## Aim of the exercise
Set the records down once more so that they match the source word for word.

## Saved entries
-=-=-

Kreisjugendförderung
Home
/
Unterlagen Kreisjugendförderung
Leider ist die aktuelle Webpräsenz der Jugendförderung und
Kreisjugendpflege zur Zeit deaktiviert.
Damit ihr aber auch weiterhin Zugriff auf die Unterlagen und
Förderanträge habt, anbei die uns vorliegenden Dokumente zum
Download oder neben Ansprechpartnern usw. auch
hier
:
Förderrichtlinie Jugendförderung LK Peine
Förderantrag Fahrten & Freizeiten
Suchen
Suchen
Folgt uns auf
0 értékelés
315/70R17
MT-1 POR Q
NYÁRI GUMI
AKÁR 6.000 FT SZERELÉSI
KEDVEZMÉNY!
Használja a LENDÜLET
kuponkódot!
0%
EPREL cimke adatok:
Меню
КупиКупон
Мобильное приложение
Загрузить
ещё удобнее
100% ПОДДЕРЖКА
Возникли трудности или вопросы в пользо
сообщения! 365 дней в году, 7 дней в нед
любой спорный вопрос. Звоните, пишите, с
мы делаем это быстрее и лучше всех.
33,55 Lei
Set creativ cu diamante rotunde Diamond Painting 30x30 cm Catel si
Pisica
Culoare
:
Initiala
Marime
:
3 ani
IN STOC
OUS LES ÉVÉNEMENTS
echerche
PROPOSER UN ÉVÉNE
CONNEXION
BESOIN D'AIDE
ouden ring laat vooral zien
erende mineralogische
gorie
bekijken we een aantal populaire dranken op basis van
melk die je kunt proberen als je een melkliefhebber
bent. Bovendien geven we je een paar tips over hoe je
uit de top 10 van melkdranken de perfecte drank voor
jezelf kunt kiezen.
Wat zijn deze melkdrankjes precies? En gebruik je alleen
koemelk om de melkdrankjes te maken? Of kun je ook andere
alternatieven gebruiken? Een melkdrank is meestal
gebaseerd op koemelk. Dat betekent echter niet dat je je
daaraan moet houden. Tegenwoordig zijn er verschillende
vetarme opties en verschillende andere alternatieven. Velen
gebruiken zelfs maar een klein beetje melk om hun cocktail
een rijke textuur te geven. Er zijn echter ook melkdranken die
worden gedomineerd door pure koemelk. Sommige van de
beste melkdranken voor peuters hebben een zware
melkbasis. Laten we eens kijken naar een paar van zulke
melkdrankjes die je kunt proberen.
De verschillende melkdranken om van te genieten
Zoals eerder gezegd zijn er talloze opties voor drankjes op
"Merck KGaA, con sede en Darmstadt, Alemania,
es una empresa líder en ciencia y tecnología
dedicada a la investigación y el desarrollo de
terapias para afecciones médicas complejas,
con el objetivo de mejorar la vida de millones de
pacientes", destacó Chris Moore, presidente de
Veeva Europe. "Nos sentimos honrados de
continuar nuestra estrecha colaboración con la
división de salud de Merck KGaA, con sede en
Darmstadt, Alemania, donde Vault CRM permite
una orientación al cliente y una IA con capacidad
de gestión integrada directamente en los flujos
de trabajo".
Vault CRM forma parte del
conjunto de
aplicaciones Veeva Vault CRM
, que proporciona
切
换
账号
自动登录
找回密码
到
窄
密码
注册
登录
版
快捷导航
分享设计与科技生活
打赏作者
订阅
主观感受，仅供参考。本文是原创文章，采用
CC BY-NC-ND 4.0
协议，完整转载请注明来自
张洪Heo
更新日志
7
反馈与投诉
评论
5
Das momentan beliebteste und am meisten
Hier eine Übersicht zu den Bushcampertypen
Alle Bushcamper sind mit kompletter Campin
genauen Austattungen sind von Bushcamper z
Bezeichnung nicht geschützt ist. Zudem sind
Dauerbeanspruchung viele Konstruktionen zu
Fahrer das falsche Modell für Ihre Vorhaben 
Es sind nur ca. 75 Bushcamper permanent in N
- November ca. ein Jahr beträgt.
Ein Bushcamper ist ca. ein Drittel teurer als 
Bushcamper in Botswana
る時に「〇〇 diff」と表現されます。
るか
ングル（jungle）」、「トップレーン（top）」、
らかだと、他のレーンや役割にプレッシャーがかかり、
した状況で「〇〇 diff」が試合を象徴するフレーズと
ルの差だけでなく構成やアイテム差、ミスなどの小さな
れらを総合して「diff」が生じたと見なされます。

-=-=-

## Response box
Kreisjugendförderung
Home
/
Unterlagen Kreisjugendförderung
Leider ist die aktuelle Webpräsenz der Jugendförderung und
Kreisjugendpflege zur Zeit deaktiviert.
Damit ihr aber auch weiterhin Zugriff auf die Unterlagen und
Förderanträge habt, anbei die uns vorliegenden Dokumente zum
Download oder neben Ansprechpartnern usw. auch
hier
:
Förderrichtlinie Jugendförderung LK Peine
Förderantrag Fahrten & Freizeiten
Suchen
Suchen
Folgt uns auf
0 értékelés
315/70R17
MT-1 POR Q
NYÁRI GUMI
AKÁR 6.000 FT SZERELÉSI
KEDVEZMÉNY!
Használja a LENDÜLET
kuponkódot!
0%
EPREL cimke adatok:
Меню
КупиКупон
Мобильное приложение
Загрузить
ещё удобнее
100% ПОДДЕРЖКА
Возникли трудности или вопросы в пользо
сообщения! 365 дней в году, 7 дней в нед
любой спорный вопрос. Звоните, пишите, с
мы делаем это быстрее и лучше всех.
33,55 Lei
Set creativ cu diamante rotunde Diamond Painting 30x30 cm Catel si
Pisica
Culoare
:
Initiala
Marime
:
3 ani
IN STOC
OUS LES ÉVÉNEMENTS
echerche
PROPOSER UN ÉVÉNE
CONNEXION
BESOIN D'AIDE
ouden ring laat vooral zien
erende mineralogische
gorie
bekijken we een aantal populaire dranken op basis van
melk die je kunt proberen als je een melkliefhebber
bent. Bovendien geven we je een paar tips over hoe je
uit de top 10 van melkdranken de perfecte drank voor
jezelf kunt kiezen.
Wat zijn deze melkdrankjes precies? En gebruik je alleen
koemelk om de melkdrankjes te maken? Of kun je ook andere
alternatieven gebruiken? Een melkdrank is meestal
gebaseerd op koemelk. Dat betekent echter niet dat je je
daaraan moet houden. Tegenwoordig zijn er verschillende
vetarme opties en verschillende andere alternatieven. Velen
gebruiken zelfs maar een klein beetje melk om hun cocktail
een rijke textuur te geven. Er zijn echter ook melkdranken die
worden gedomineerd door pure koemelk. Sommige van de
beste melkdranken voor peuters hebben een zware
melkbasis. Laten we eens kijken naar een paar van zulke
melkdrankjes die je kunt proberen.
De verschillende melkdranken om van te genieten
Zoals eerder gezegd zijn er talloze opties voor drankjes op
"Merck KGaA, con sede en Darmstadt, Alemania,
es una empresa líder en ciencia y tecnología
dedicada a la investigación y el desarrollo de
terapias para afecciones médicas complejas,
con el objetivo de mejorar la vida de millones de
pacientes", destacó Chris Moore, presidente de
Veeva Europe. "Nos sentimos honrados de
continuar nuestra estrecha colaboración con la
división de salud de Merck KGaA, con sede en
Darmstadt, Alemania, donde Vault CRM permite
una orientación al cliente y una IA con capacidad
de gestión integrada directamente en los flujos
de trabajo".
Vault CRM forma parte del
conjunto de
aplicaciones Veeva Vault CRM
, que proporciona
切
换
账号
自动登录
找回密码
到
窄
密码
注册
登录
版
快捷导航
分享设计与科技生活
打赏作者
订阅
主观感受，仅供参考。本文是原创文章，采用
CC BY-NC-ND 4.0
协议，完整转载请注明来自
张洪Heo
更新日志
7
反馈与投诉
评论
5
Das momentan beliebteste und am meisten
Hier eine Übersicht zu den Bushcampertypen
Alle Bushcamper sind mit kompletter Campin
genauen Austattungen sind von Bushcamper z
Bezeichnung nicht geschützt ist. Zudem sind
Dauerbeanspruchung viele Konstruktionen zu
Fahrer das falsche Modell für Ihre Vorhaben 
Es sind nur ca. 75 Bushcamper permanent in N
- November ca. ein Jahr beträgt.
Ein Bushcamper ist ca. ein Drittel teurer als 
Bushcamper in Botswana
る時に「〇〇 diff」と表現されます。
るか
ングル（jungle）」、「トップレーン（top）」、
らかだと、他のレーンや役割にプレッシャーがかかり、
した状況で「〇〇 diff」が試合を象徴するフレーズと
ルの差だけでなく構成やアイテム差、ミスなどの小さな
れらを総合して「diff」が生じたと見なされます。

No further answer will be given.